### PROBLEM STATEMENT
Would you write out the listing verbatim and skip every picture in it?

** Opening AVAILABLE DATA block **

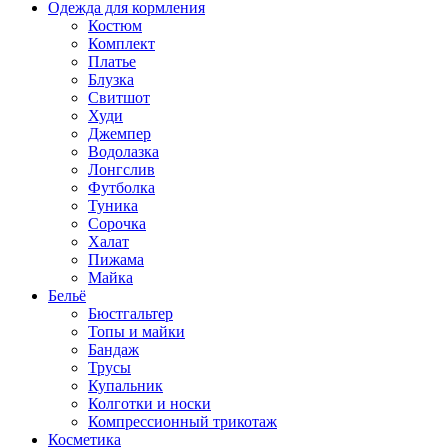
Одежда для кормления
Костюм
Комплект
Платье
Блузка
Свитшот
Худи
Джемпер
Водолазка
Лонгслив
Футболка
Туника
Сорочка
Халат
Пижама
Майка
Бельё
Бюстгальтер
Топы и майки
Бандаж
Трусы
Купальник
Колготки и носки
Компрессионный трикотаж
Косметика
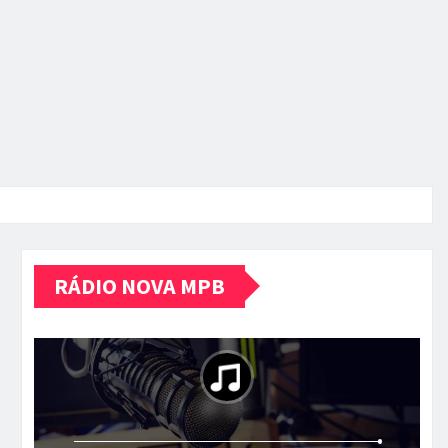
RÁDIO NOVA MPB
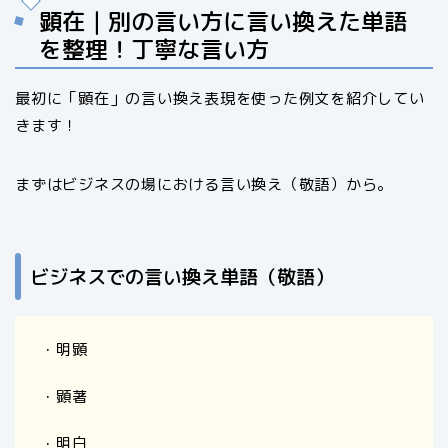
顕在｜別の言い方に言い換えた単語
を整理！丁寧な言い方
最初に「顕在」の言い換え表現を使った例文を紹介してい
きます！
まずはビジネスの場における言い換え（敬語）から。
ビジネスでの言い換え単語（敬語）
・明顕
・顕著
・明白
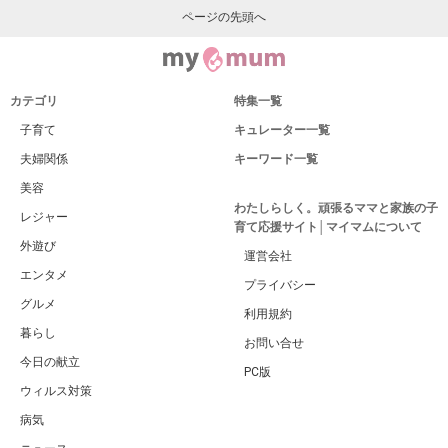
ページの先頭へ
カテゴリ
特集一覧
子育て
キュレーター一覧
夫婦関係
キーワード一覧
美容
わたしらしく。頑張るママと家族の子
レジャー
育て応援サイト│マイマムについて
外遊び
運営会社
エンタメ
プライバシー
グルメ
利用規約
暮らし
お問い合せ
今日の献立
PC版
ウィルス対策
病気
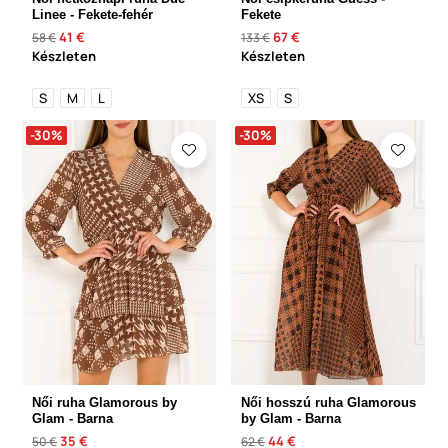
Linee - Fekete-fehér
Fekete
41 €
67 €
58 €
133 €
Készleten
Készleten
S
M
L
XS
S
-30%
-30%
Női ruha Glamorous by
Női hosszú ruha Glamorous
Glam - Barna
by Glam - Barna
35 €
44 €
50 €
62 €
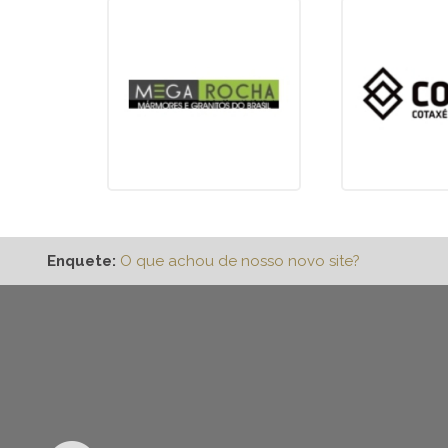
Enquete:
O que achou de nosso novo site?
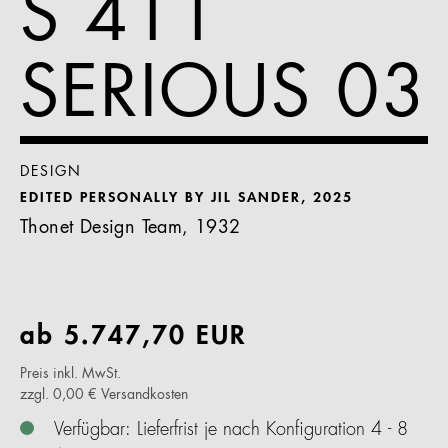
S 411
SERIOUS 03
DESIGN
EDITED PERSONALLY BY JIL SANDER, 2025
Thonet Design Team, 1932
ab
5.747,70
EUR
Preis inkl. MwSt.
zzgl. 0,00 € Versandkosten
Verfügbar: Lieferfrist je nach Konfiguration 4 - 8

** Closing AVAILABLE DATA block **

### OUTPUT FOR THIS TASK
Одежда для кормления
Костюм
Комплект
Платье
Блузка
Свитшот
Худи
Джемпер
Водолазка
Лонгслив
Футболка
Туника
Сорочка
Халат
Пижама
Майка
Бельё
Бюстгальтер
Топы и майки
Бандаж
Трусы
Купальник
Колготки и носки
Компрессионный трикотаж
Косметика
RÁDIO NOVA MPB
顕在｜別の言い方に言い換えた単語
を整理！丁寧な言い方
最初に「顕在」の言い換え表現を使った例文を紹介してい
きます！
まずはビジネスの場における言い換え（敬語）から。
ビジネスでの言い換え単語（敬語）
・明顕
・顕著
・明白
ページの先頭へ
カテゴリ
特集一覧
子育て
キュレーター一覧
夫婦関係
キーワード一覧
美容
わたしらしく。頑張るママと家族の子
レジャー
育て応援サイト│マイマムについて
外遊び
運営会社
エンタメ
プライバシー
グルメ
利用規約
暮らし
お問い合せ
今日の献立
PC版
ウィルス対策
病気
Linee - Fekete-fehér
Fekete
41 €
67 €
58 €
133 €
Készleten
Készleten
S
M
L
XS
S
-30%
-30%
Női ruha Glamorous by
Női hosszú ruha Glamorous
Glam - Barna
by Glam - Barna
35 €
44 €
50 €
62 €
Enquete:
O que achou de nosso novo site?
S 411
SERIOUS 03
DESIGN
EDITED PERSONALLY BY JIL SANDER, 2025
Thonet Design Team, 1932
ab
5.747,70
EUR
Preis inkl. MwSt.
zzgl. 0,00 € Versandkosten
Verfügbar: Lieferfrist je nach Konfiguration 4 - 8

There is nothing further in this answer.